Et le soir, ils louèrent un appartement avec deux chambres contiguës, car il faut toujours se méfier en ce pays puritain, puis un lit unique les reçut. Zine voulut prouver que les leçons galantes qu’elle avait reçues lui avaient été profitables, et elle fit des prodiges…

— Ma petite, lui affirma le lendemain matin son « frère » avec dignité, tu feras ton chemin ici. C’est un pays de gens prudes, mais leur salacité est grande. Ils ont surtout la dévotion de ce qu’ils nomment « la luxure française », Choisis et raréfie les occasions de leur en prodiguer, mais, l’heure venue, déploie tout son savoir. Il te mènera loin.

Et Zine, le lendemain de ce jour faste, ayant serré la main de ce guide aimable, qu’elle regretta un moment, s’en alla par les rues de la ville géante, confiante en ses talents et heureuse de vivre. Avant de partir pour la Californie elle voulait apprendre à connaître l’illustre cité new-yorkaise, mais il est ingrat de le faire sans guide et sans connaître l’anglais.

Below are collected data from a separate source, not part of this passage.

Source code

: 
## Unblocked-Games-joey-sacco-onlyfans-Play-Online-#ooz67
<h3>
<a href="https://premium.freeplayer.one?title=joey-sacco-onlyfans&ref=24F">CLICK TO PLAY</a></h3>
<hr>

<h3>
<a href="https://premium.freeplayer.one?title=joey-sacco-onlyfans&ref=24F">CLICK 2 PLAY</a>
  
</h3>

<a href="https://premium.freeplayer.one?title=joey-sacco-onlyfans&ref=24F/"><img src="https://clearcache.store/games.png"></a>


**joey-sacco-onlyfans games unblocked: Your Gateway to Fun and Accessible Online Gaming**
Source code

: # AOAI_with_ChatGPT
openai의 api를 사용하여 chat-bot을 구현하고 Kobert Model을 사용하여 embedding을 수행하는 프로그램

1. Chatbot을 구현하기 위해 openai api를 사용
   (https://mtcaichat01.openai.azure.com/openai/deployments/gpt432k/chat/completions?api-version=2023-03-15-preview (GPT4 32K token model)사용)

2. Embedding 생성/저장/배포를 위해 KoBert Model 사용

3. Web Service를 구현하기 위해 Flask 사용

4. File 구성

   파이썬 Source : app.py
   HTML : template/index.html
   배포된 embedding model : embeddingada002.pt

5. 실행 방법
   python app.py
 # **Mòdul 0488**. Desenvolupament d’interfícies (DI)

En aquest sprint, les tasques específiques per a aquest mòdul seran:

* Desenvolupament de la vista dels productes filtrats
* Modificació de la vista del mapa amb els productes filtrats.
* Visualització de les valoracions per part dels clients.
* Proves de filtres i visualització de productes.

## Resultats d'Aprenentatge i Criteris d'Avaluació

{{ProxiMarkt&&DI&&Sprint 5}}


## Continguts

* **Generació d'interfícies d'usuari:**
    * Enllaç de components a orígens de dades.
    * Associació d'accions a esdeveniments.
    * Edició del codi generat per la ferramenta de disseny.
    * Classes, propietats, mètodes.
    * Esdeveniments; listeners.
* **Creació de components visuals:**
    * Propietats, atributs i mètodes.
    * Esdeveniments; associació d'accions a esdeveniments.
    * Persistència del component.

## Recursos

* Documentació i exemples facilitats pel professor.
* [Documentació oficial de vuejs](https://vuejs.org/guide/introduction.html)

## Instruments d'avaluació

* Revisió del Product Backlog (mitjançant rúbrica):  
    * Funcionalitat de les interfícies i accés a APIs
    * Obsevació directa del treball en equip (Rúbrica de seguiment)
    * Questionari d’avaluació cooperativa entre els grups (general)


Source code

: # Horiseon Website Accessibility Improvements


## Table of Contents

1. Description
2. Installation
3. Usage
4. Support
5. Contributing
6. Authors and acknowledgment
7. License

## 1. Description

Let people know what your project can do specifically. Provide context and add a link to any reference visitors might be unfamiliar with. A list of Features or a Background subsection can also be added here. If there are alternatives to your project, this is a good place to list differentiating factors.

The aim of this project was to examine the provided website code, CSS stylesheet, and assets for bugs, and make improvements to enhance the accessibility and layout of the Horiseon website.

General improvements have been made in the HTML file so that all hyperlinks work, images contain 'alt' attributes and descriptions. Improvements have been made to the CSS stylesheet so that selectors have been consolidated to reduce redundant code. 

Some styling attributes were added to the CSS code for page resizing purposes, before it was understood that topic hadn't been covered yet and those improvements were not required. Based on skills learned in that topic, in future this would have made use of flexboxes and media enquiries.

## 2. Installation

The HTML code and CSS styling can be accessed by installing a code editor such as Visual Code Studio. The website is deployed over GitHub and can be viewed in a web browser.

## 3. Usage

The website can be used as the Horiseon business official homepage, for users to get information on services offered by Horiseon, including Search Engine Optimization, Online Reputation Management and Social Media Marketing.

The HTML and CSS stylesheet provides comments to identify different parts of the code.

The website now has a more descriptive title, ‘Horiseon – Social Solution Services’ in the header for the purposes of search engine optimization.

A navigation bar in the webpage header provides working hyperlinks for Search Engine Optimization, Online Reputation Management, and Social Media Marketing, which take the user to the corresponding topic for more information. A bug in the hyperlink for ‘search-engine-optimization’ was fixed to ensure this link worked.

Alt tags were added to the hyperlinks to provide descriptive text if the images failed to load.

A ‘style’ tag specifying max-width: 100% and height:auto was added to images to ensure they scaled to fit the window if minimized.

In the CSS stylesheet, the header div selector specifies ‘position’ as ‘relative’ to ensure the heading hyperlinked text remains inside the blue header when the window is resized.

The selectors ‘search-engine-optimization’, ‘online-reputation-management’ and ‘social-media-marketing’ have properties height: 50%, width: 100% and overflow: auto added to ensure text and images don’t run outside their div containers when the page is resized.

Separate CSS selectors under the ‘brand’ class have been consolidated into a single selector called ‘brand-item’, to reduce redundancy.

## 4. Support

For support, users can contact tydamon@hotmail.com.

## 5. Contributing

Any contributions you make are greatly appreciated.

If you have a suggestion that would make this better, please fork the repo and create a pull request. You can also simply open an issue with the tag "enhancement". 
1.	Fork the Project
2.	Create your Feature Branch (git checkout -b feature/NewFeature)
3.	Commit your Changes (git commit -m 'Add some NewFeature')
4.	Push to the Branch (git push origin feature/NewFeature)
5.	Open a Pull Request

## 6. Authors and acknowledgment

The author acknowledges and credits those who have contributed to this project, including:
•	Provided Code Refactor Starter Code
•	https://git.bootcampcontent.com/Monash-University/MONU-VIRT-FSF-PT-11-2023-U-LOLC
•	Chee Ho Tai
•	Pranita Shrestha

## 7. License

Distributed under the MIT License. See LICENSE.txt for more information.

Elle revenait doucement vers son hôtel, après une longue promenade au hasard, lorsque à un coin de rue elle remarqua un homme bien vêtu qui lui faisait un signe de connaissance. Elle ne s’arrêta pas, mais il lui emboîta le pas, après avoir fait signe à une auto qui le suivait au ras du trottoir.

Au coin où le croisement de six rues fait une étoile à six branches, devant la maison triangulaire du New-York-Herald, un attroupement se produisit soudain, qui arrêta Zine au bord du trottoir. Des agents accoururent pour émietter la foule pressée, où une femme criait des injures on ne savait à qui. À ce moment, le personnage qui suivait Zine se trouva à son côté et l’auto qui l’accompagnait les touchait tous les deux.

Alors, avec une prestesse magnifique, l’homme la prit par le bras, ouvrit d’une détente la portière, la mit dans la voiture, monta à son côté, et le chauffeur partit illico en troisième…

Zine, ahurie, fut au moins dix secondes avant de reprendre ses esprits, et déjà la voiture avait fait assez de chemin pour être fort éloignée de tous témoins du rapide enlèvement.

Elle dit d’une voix étranglée :

— Mais, monsieur, qu’est-ce que cela signifie ?

— Je vous enlève, dit l’autre en mauvais français. J’ai envie de vous et suis assez puissant pour me satisfaire. Ne dites rien, sinon je vous fais bâillonner. Si vous acceptez votre sort, tout ira bien, vous n’avez pas de craintes à avoir, ce que je veux, vous l’avez donné déjà si souvent que cela ne vous coûte rien.

Zine se cabra :

— Je donne cela à qui me plaît.

— Eh bien, je vous plairai, c’est simple comme bonjour, répondit l’homme.

— Non, grogna Zine qui se sentait impuissante dans une voiture filant à soixante à l’heure.

Bientôt ce fut la campagne, semée d’habitations entourées de jardins, puis des usines pressées, enfin des collines boisées d’où l’on apercevait la mer.

— Nous sommes arrivés, dit au bout d’une heure, l’Américain à Zine, en lui prenant le bras.

Elle descendit devant un charmant et bucolique cottage entouré de fleurs aux couleurs ardentes.

Ils entrèrent tous deux dans la maison.

— Montons d’abord au laboratoire, commanda le gaillard sérieux comme un ambassadeur, et que nulle idée lubrique ne semblait posséder.

— Monsieur, dit Zine, j’aime mieux en finir tout de suite et repartir.